Available data START
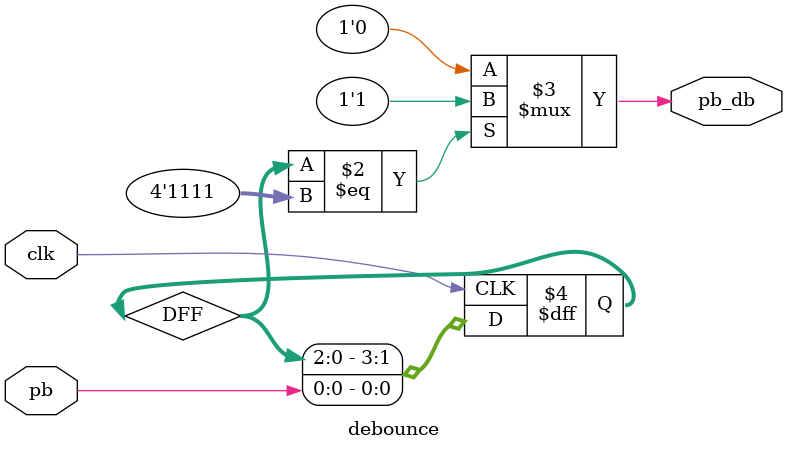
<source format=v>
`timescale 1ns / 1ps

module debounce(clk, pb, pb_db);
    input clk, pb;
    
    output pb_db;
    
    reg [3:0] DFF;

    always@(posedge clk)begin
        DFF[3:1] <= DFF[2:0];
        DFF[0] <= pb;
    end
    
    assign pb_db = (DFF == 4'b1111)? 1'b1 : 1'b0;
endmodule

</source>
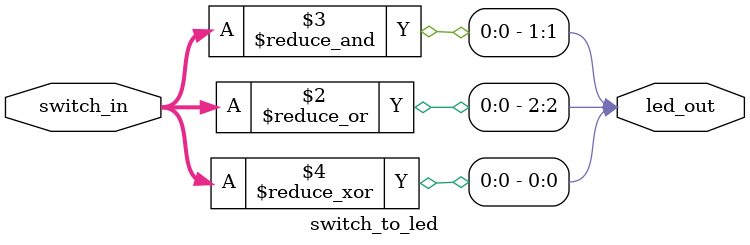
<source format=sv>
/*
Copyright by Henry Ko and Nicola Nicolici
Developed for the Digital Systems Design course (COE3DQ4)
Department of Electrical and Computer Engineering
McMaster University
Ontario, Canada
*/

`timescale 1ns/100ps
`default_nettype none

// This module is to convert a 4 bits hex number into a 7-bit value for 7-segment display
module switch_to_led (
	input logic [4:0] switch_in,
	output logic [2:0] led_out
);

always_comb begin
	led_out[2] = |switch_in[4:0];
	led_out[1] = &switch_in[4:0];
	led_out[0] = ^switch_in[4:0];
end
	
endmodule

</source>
Available data END
Each line from the one that holds "module debounce(clk, pb, pb_db);" through the end of the entries must be returned exactly, while any pictures stay out.

* _Result for this exercise_
module debounce(clk, pb, pb_db);
    input clk, pb;
    
    output pb_db;
    
    reg [3:0] DFF;

    always@(posedge clk)begin
        DFF[3:1] <= DFF[2:0];
        DFF[0] <= pb;
    end
    
    assign pb_db = (DFF == 4'b1111)? 1'b1 : 1'b0;
endmodule

</source>
<source format=sv>
/*
Copyright by Henry Ko and Nicola Nicolici
Developed for the Digital Systems Design course (COE3DQ4)
Department of Electrical and Computer Engineering
McMaster University
Ontario, Canada
*/

`timescale 1ns/100ps
`default_nettype none

// This module is to convert a 4 bits hex number into a 7-bit value for 7-segment display
module switch_to_led (
	input logic [4:0] switch_in,
	output logic [2:0] led_out
);

always_comb begin
	led_out[2] = |switch_in[4:0];
	led_out[1] = &switch_in[4:0];
	led_out[0] = ^switch_in[4:0];
end
	
endmodule

</source>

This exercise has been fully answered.